The problem: Copy every row below word for word, leaving out the pictures.

(Stored entries)

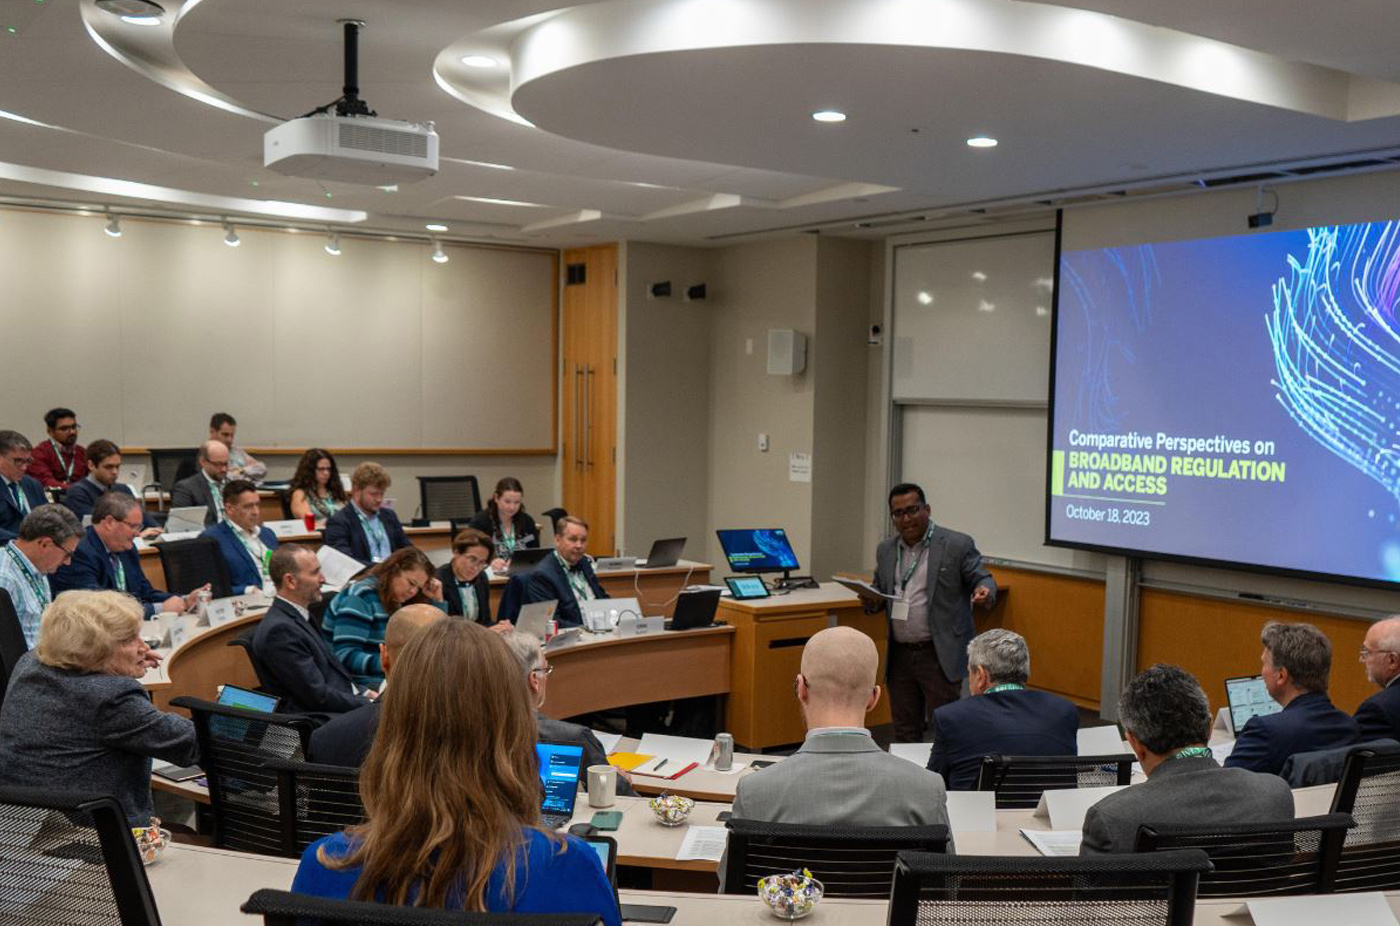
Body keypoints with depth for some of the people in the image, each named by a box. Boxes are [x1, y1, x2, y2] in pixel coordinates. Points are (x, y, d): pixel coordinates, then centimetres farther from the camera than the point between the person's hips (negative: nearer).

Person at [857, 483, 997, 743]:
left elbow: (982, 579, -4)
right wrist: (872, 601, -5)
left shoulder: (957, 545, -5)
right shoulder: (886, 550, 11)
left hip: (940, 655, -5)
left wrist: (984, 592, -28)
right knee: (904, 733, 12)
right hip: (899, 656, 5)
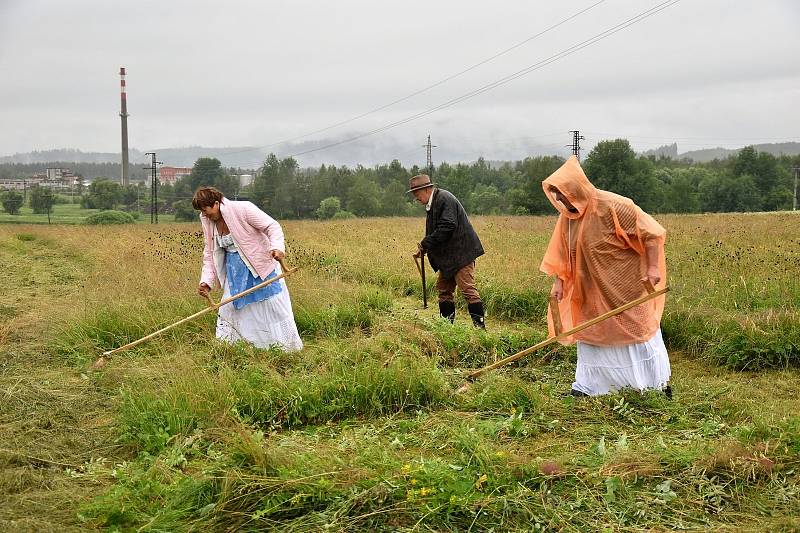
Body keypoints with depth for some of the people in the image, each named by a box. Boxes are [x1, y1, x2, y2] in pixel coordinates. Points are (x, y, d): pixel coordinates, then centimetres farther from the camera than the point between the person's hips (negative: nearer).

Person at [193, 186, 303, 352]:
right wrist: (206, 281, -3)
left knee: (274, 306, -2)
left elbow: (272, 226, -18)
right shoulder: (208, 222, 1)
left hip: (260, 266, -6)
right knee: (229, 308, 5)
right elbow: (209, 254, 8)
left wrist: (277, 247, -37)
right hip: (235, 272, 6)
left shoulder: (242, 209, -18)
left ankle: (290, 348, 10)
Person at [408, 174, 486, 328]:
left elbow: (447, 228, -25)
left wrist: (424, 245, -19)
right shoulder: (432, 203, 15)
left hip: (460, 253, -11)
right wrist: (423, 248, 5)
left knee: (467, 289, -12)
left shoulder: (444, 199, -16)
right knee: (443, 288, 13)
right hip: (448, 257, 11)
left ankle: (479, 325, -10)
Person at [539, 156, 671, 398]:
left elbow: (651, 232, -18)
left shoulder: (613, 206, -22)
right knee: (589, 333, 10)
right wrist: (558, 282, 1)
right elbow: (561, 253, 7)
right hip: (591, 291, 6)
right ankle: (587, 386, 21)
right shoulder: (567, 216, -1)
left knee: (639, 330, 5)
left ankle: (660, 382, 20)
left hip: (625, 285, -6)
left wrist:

Completed task:
Body keypoints with depth for some of the people in the image, each named by a box. Boxes are [x1, y1, x2, y2] in pixel coordinates. Points are (x, y, d): pixel coordinates, then centimetres farther from the camera than the point between the person's hips (negative: nearer).

Person at [857, 483, 997, 743]:
left elbow: (982, 579, -4)
right wrist: (872, 601, -5)
left shoulder: (957, 545, -5)
right shoulder: (886, 550, 11)
left hip: (940, 655, -5)
left wrist: (984, 592, -28)
right knee: (904, 733, 12)
right hip: (899, 656, 5)
Body keypoints with depth for some of the people in the image, each named by a box. Boxes are [x1, y1, x2, y2] in pixel coordinates. Points are (x, y, d): pixel coordinates, then centimetres farther from the camera than the point between the person's hips (negative: nearer).

Person at [193, 186, 303, 352]:
right wrist: (206, 281, -3)
left knee: (274, 306, -2)
left elbow: (272, 226, -18)
right shoulder: (208, 222, 1)
left hip: (260, 266, -6)
right knee: (229, 308, 5)
right elbow: (209, 254, 8)
left wrist: (277, 247, -37)
right hip: (235, 272, 6)
left shoulder: (242, 209, -18)
left ankle: (290, 348, 10)
Person at [408, 174, 486, 328]:
left elbow: (447, 228, -25)
left wrist: (424, 245, -19)
right shoulder: (432, 203, 15)
left hip: (460, 253, -11)
right wrist: (423, 248, 5)
left knee: (467, 289, -12)
left shoulder: (444, 199, -16)
right knee: (443, 288, 13)
right hip: (448, 257, 11)
left ankle: (479, 325, -10)
Person at [539, 156, 671, 398]:
left elbow: (651, 232, -18)
left shoulder: (613, 206, -22)
right knee: (589, 333, 10)
right wrist: (558, 282, 1)
right elbow: (561, 253, 7)
right hip: (591, 291, 6)
right ankle: (587, 386, 21)
right shoulder: (567, 216, -1)
left knee: (639, 330, 5)
left ankle: (660, 382, 20)
left hip: (625, 285, -6)
left wrist:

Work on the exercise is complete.